22 October 2011

Woody Allen’s ‘Midnight in Paris’

For more than 30 years I’ve seen nearly every new Woody Allen film, even the ones he’s made since 2000, not all of which were screened in the UK:

These make up a rather mixed bag, and have not all been that popular. I’ve imported Region 1 DVDs of some, so I suppose I’m one of a rather small number of Britons who have seen Hollywood Ending. I can remember watching a showing of Whatever Works a couple of years ago, sat in an audience of three (and one of them was Mrs WI). And I have to admit that the films set in London, Match Point, Scoop, Cassandra's Dream and You Will Meet a Tall Dark Stranger were variable to put it kindly, and at times embarrassingly bad. Match Point had its moments but Cassandra’s Dream was probably one of his worst. You Will Meet a Tall Dark Stranger struck me as a New York story transported to London. The London films are oddly cast, and Allen often seems to have a wooden ear for English as it’s spoken in England.

On the other hand, if I were a New Yorker I might find Allen’s preoccupation with the wealthy West Side milieu of Melinda and Melinda a bit tiresome. However I’m not, and although Midnight in Paris centres around some rich Americans, Allen doesn’t show them in a very flattering light anyway. Midnight in Paris is a romantic comedy about a would be novelist, a well-judged Woody alter ego played by Owen Wilson, time travelling from Paris in 2010 to mix with the avant-garde in Paris in the 1920s. Time travellers in the movies go down a well-trodden path, but the usual tropes of things yet to come (tranquillisers) and of knowledge of the future (suggesting the plot of El ángel exterminador (The Exterminating Angel) to Buñuel about 40 years prematurely) are kept under control. Carla Bruni puts in a better performance as a guide in the Musée Rodin than might have been expected from press reports at the time of shooting – ‘Carla Bruni-Sarkozy took 35 takes in Woody Allen scene’, ‘Bruni takes 5 hours to get simple bread scene right’ – and the boulangerie scene, if it ever existed, didn’t make the final cut. The art department did a convincing job with Gertrude Stein’s art collection. As far as I could tell, but I’m not an expert, there weren’t any anomalies in the succession of cute meets with the literary and artistic giants who were in Paris in the Twenties – Hemingway could have compared Picasso with Miró, Buñuel did work with Dali, Man Ray was there while Lee Miller was still in New York.  Attending this exhibition, currently in Paris, would be informative.

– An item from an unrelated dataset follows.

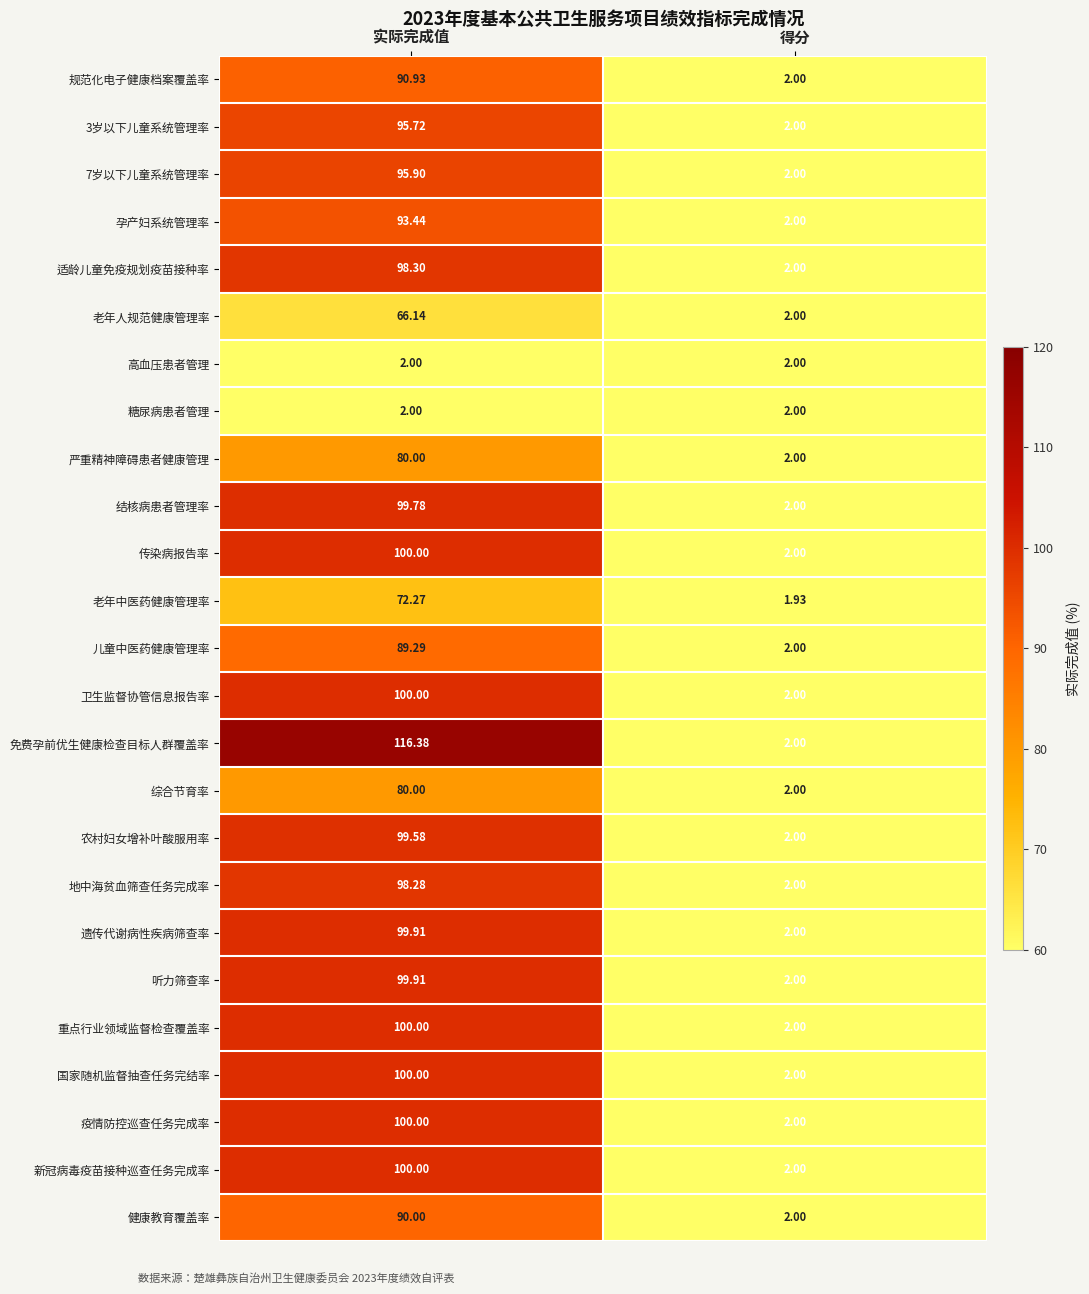

Where is 免费孕前优生健康检查目标人群覆盖率 nearest to the value 59?

得分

So, definitely worth seeing and more fun than Vicky Cristina Barcelona; I hope Nero Fiddled (formerly Bop Decameron), set in Rome, will be as good, but we will find out next year.


I originally and erroneously stated:
suggesting the plot of Le charme discret de la bourgeoisie to Buñuel about 50 years prematurely
which was quite wrong, and thanks to a much wiser blogger, have put it right.  The Discreet Charm ... was about people who couldn't ever get to dine together, not about diners who couldn't get away!

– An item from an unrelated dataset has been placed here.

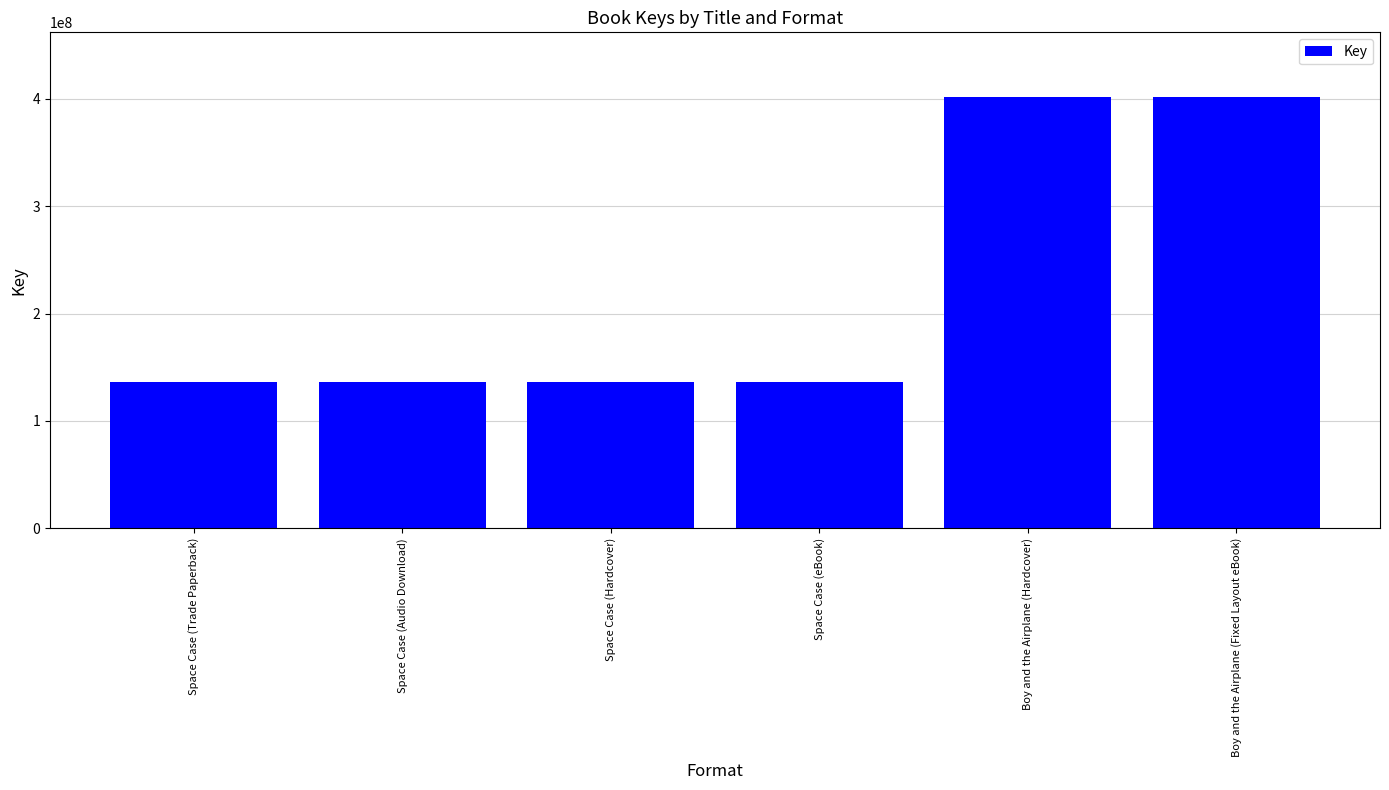

What is the value of the 4th bar from the left?

136319459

I should have pointed out that Hemingway was played by Tom Hiddleston who appeared in Joanna Hogg’s Archipelago and Unrelated. In contrast to the troubled young men of those films, his Hemingway had the approachable self-assurance that we are getting used to coming from other modern old Etonians like David Cameron. A profile of Hiddleston by Xan Brooks appeared in the Guardian recently for the launch of The Deep Blue Sea.